Work required>
Give again, word for word, every line below from the one that has "M420,427L438,438L425,460L407,448Z" through the one that has "M538,832L595,866L562,920L505,885Z", both included, and no others.

Dataset items:

-------------------------

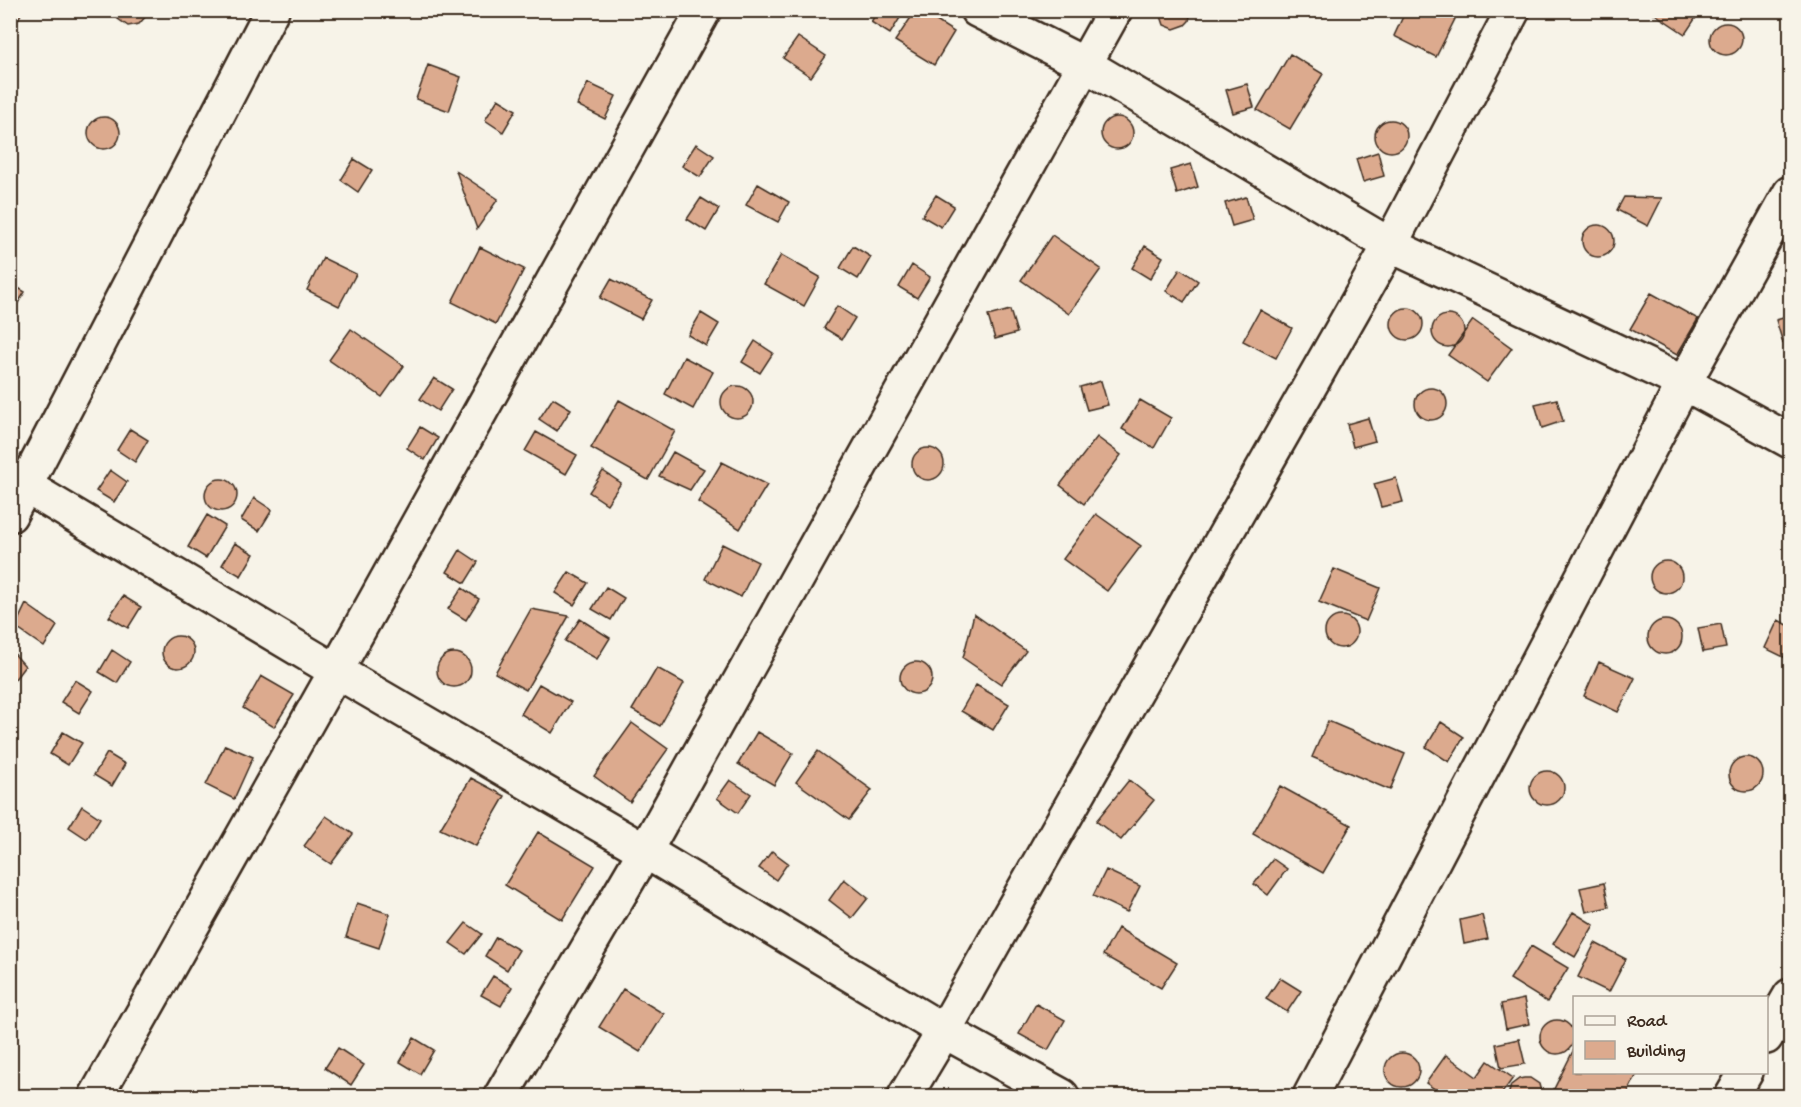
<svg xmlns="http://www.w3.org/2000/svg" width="1801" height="1107" viewBox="0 0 1801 1107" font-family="'Gochi Hand',sans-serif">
<rect width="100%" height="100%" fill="#f7f3e8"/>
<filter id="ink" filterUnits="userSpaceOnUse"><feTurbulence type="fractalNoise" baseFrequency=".0167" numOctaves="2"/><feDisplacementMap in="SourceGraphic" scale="12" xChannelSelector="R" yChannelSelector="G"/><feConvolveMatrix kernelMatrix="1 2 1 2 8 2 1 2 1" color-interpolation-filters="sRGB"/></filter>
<g filter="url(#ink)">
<path fill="#dcaa8e" stroke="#3b2a1e" stroke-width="1.5" d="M10,10H23L10,35Z
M115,10H148L146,16L139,24L128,26L118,19Z
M878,10H899L903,13L890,34L871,22Z
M916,10H919L954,32L934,65L895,41Z
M1159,10H1191V11L1189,21L1185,25L1174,29L1164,25Z
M1406,10H1436L1455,19L1436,57L1394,36Z
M1649,10H1701L1685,34Z
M1710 39a16 16 0 1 1 32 0a16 16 0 1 1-32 0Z
M798,37L826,56L811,77L783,58Z
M1290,54L1323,74L1290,129L1257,110Z
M428,65L461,77L449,111L416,99Z
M588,83L616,96L605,119L577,105Z
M1247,84L1254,107L1233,113L1226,90Z
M498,99L516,110L503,132L485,120Z
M88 133a16 16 0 1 1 32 0a16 16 0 1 1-32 0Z
M1101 133a16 16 0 1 1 32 0a16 16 0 1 1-32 0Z
M1375 136a16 16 0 1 1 32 0a16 16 0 1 1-32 0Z
M696,144L714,156L700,177L682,166Z
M1378,152L1384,176L1363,182L1356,159Z
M354,159L372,170L358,192L341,180Z
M1191,164L1198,187L1177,194L1170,170Z
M456,171L498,199L477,229Z
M758,184L789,202L778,222L746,205Z
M936,195L954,206L941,227L922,216Z
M1246,197L1253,220L1232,226L1225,203Z
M1624,197L1662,198L1648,226L1617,210Z
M701,198L719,209L706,231L687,219Z
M1582 241a16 16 0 1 1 32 0a16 16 0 1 1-32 0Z
M1052,235L1101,269L1069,314L1021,280Z
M853,246L871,257L858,279L840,268Z
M1145,246L1163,257L1150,279L1132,268Z
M480,247L524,269L496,324L452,302Z
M781,255L820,277L804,306L764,284Z
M323,258L356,274L339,306L307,290Z
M912,265L930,277L917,298L899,287Z
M1180,269L1198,281L1184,302L1166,291Z
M611,279L652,300L641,319L600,298Z
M10,283L25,292L11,314H10Z
M1651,293L1698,319L1677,355L1630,329Z
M837,306L855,318L842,339L824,328Z
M1391 324a16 16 0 1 1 32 0a16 16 0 1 1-32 0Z
M1010,310L1017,333L995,339L988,316Z
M1260,310L1292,328L1276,358L1243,341Z
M701,313L719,324L706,346L688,335Z
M1432 331a16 16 0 1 1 32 0a16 16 0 1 1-32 0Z
M1790,316V341L1783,343L1776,320Z
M1473,320L1512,348L1487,382L1448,355Z
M351,329L404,366L382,397L329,360Z
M755,341L773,353L760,373L742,362Z
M684,357L713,372L693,409L665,394Z
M434,378L452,389L438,411L420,399Z
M1101,381L1108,405L1087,410L1080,387Z
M721 402a16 16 0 1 1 32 0a16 16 0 1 1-32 0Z
M1415 404a16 16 0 1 1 32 0a16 16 0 1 1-32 0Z
M553,398L571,409L557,431L539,419Z
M1557,399L1563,421L1542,428L1535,404Z
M619,400L675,431L648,480L591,448Z
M1140,400L1171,418L1154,448L1122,429Z
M1368,418L1375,441L1353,447L1347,424Z
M420,427L438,438L425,460L407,448Z
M130,429L148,440L135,462L117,450Z
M536,432L577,455L566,474L525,451Z
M1097,437L1121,455L1084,504L1060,485Z
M912 464a16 16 0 1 1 32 0a16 16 0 1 1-32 0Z
M673,452L704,469L690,490L659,476Z
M722,462L767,485L740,529L698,502Z
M110,470L127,482L114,502L96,491Z
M603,471L621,483L607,504L589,492Z
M1396,478L1403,502L1381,507L1374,484Z
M205 495a16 16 0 1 1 32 0a16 16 0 1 1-32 0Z
M254,498L272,510L259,531L241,520Z
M1096,514L1141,546L1107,591L1063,559Z
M207,515L225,526L206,558L188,547Z
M235,543L254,554L241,576L222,565Z
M722,544L758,562L741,597L705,579Z
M460,550L478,562L465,583L447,572Z
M1650 577a16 16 0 1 1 32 0a16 16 0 1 1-32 0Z
M1334,569L1380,588L1366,621L1319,602Z
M569,572L588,583L574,605L555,593Z
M606,587L624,598L611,620L592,609Z
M462,588L479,599L466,620L448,609Z
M123,596L141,607L128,628L109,617Z
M26,604L57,626L44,647L15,627Z
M531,609L569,616L526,690L495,673Z
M974,614L1026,651L1001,684L963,658Z
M1325 632a16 16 0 1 1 32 0a16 16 0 1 1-32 0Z
M580,619L610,638L597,659L565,641Z
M1778,620L1790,626V660L1765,648Z
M1648 637a17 17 0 1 1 34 0a17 17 0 1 1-34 0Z
M1721,624L1726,648L1703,652L1698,628Z
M162 652a16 16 0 1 1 32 0a16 16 0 1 1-32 0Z
M10,649L25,666L12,683L10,682Z
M112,650L130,662L117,683L99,672Z
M437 670a17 17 0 1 1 34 0a17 17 0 1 1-34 0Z
M900 678a16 16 0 1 1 32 0a16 16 0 1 1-32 0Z
M1599,662L1635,678L1618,712L1584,696Z
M657,668L684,683L660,726L632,710Z
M261,676L294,695L274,727L243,708Z
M75,680L93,691L79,713L61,702Z
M539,684L571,702L552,733L521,714Z
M976,685L1009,704L993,730L961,711Z
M1328,721L1405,754L1390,790L1312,757Z
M1441,722L1464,737L1449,762L1426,747Z
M632,723L668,749L630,802L594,776Z
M63,732L82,743L68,765L50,754Z
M757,732L793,753L774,785L738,764Z
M225,745L253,757L234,799L206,785Z
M818,751L872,790L849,820L796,782Z
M107,753L125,764L112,786L94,775Z
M1729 774a17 17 0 1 1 34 0a17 17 0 1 1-34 0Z
M1530 788a17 17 0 1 1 34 0a17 17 0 1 1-34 0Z
M471,778L505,796L476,846L440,829Z
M730,780L751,794L738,813L717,798Z
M1129,780L1154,800L1121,840L1096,821Z
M1280,786L1351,825L1323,873L1253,834Z
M82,806L100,818L87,839L69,827Z
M326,816L353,834L331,864L304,846Z
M538,832L595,866L562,920L505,885Z
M772,851L788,863L776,880L759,868Z
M1273,859L1287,869L1268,895L1254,884Z
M1106,870L1140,886L1127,912L1093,896Z
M844,879L868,898L852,918L829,900Z
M1604,883L1609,907L1586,912L1580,888Z
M357,903L390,914L379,948L346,937Z
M1573,912L1594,925L1575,957L1553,944Z
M1482,915L1488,939L1464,944L1460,920Z
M466,923L482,934L466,954L450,943Z
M1118,928L1177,963L1161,988L1103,955Z
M496,937L519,950L507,970L485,956Z
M1595,943L1626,959L1609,992L1578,977Z
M1531,946L1568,968L1547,1002L1510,979Z
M493,976L512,987L501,1006L481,995Z
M1280,978L1301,991L1287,1012L1266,999Z
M623,989L664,1014L640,1052L599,1027Z
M1524,999L1529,1024L1506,1029L1501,1004Z
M1036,1004L1065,1020L1048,1050L1019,1034Z
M1540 1037a17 17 0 1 1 34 0a17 17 0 1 1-34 0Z
M414,1038L434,1050L420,1074L400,1062Z
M1519,1039L1525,1064L1501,1068L1496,1044Z
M338,1048L364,1065L351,1085L325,1068Z
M1574,1049V1072H1638L1626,1096H1570L1554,1089Z
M1385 1070a17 17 0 1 1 34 0a17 17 0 1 1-34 0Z
M1446,1055L1477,1077L1488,1061L1513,1078L1500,1096H1445L1426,1083Z
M1524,1078H1530L1539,1084L1542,1096H1508L1511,1085L1519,1079Z"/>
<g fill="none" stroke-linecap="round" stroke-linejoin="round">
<g stroke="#3b2a1e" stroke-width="38">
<path id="minor" d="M977,10L1086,65L1390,245L1684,383L1790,441
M10,477L336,671L645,851L944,1031L1062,1096
M10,515L272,10
M96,1096L336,671L704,10
M501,1096L645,851L1115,10
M905,1096L944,1031L1134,695L1390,245L1513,10
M1310,1096L1684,383L1790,193"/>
</g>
<g stroke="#3b2a1e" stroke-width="38">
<path id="primary" d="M1766,1037L1790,996
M1732,1096L1746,1072"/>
</g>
<use href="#minor" stroke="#f7f3e8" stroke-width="33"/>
<use href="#primary" stroke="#f7f3e8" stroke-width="33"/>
</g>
</g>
<rect width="1801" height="1107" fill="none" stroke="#f7f3e8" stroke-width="36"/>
<rect x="18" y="18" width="1765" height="1071" fill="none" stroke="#3b2a1e" stroke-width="2" filter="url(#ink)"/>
<rect x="1573" y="996" width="195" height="78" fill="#f7f3e8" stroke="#aca397" stroke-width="1.5"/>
<rect x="1585" y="1016" width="30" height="9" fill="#f7f3e8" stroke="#aca397" stroke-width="1.5"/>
<text x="1627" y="1026" font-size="18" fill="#3b2a1e">Road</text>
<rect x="1585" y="1041" width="30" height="18" fill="#dcaa8e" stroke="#aca397" stroke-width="1.5"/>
<text x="1627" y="1056" font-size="18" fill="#3b2a1e">Building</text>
</svg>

-------------------------

Answer section>
M420,427L438,438L425,460L407,448Z
M130,429L148,440L135,462L117,450Z
M536,432L577,455L566,474L525,451Z
M1097,437L1121,455L1084,504L1060,485Z
M912 464a16 16 0 1 1 32 0a16 16 0 1 1-32 0Z
M673,452L704,469L690,490L659,476Z
M722,462L767,485L740,529L698,502Z
M110,470L127,482L114,502L96,491Z
M603,471L621,483L607,504L589,492Z
M1396,478L1403,502L1381,507L1374,484Z
M205 495a16 16 0 1 1 32 0a16 16 0 1 1-32 0Z
M254,498L272,510L259,531L241,520Z
M1096,514L1141,546L1107,591L1063,559Z
M207,515L225,526L206,558L188,547Z
M235,543L254,554L241,576L222,565Z
M722,544L758,562L741,597L705,579Z
M460,550L478,562L465,583L447,572Z
M1650 577a16 16 0 1 1 32 0a16 16 0 1 1-32 0Z
M1334,569L1380,588L1366,621L1319,602Z
M569,572L588,583L574,605L555,593Z
M606,587L624,598L611,620L592,609Z
M462,588L479,599L466,620L448,609Z
M123,596L141,607L128,628L109,617Z
M26,604L57,626L44,647L15,627Z
M531,609L569,616L526,690L495,673Z
M974,614L1026,651L1001,684L963,658Z
M1325 632a16 16 0 1 1 32 0a16 16 0 1 1-32 0Z
M580,619L610,638L597,659L565,641Z
M1778,620L1790,626V660L1765,648Z
M1648 637a17 17 0 1 1 34 0a17 17 0 1 1-34 0Z
M1721,624L1726,648L1703,652L1698,628Z
M162 652a16 16 0 1 1 32 0a16 16 0 1 1-32 0Z
M10,649L25,666L12,683L10,682Z
M112,650L130,662L117,683L99,672Z
M437 670a17 17 0 1 1 34 0a17 17 0 1 1-34 0Z
M900 678a16 16 0 1 1 32 0a16 16 0 1 1-32 0Z
M1599,662L1635,678L1618,712L1584,696Z
M657,668L684,683L660,726L632,710Z
M261,676L294,695L274,727L243,708Z
M75,680L93,691L79,713L61,702Z
M539,684L571,702L552,733L521,714Z
M976,685L1009,704L993,730L961,711Z
M1328,721L1405,754L1390,790L1312,757Z
M1441,722L1464,737L1449,762L1426,747Z
M632,723L668,749L630,802L594,776Z
M63,732L82,743L68,765L50,754Z
M757,732L793,753L774,785L738,764Z
M225,745L253,757L234,799L206,785Z
M818,751L872,790L849,820L796,782Z
M107,753L125,764L112,786L94,775Z
M1729 774a17 17 0 1 1 34 0a17 17 0 1 1-34 0Z
M1530 788a17 17 0 1 1 34 0a17 17 0 1 1-34 0Z
M471,778L505,796L476,846L440,829Z
M730,780L751,794L738,813L717,798Z
M1129,780L1154,800L1121,840L1096,821Z
M1280,786L1351,825L1323,873L1253,834Z
M82,806L100,818L87,839L69,827Z
M326,816L353,834L331,864L304,846Z
M538,832L595,866L562,920L505,885Z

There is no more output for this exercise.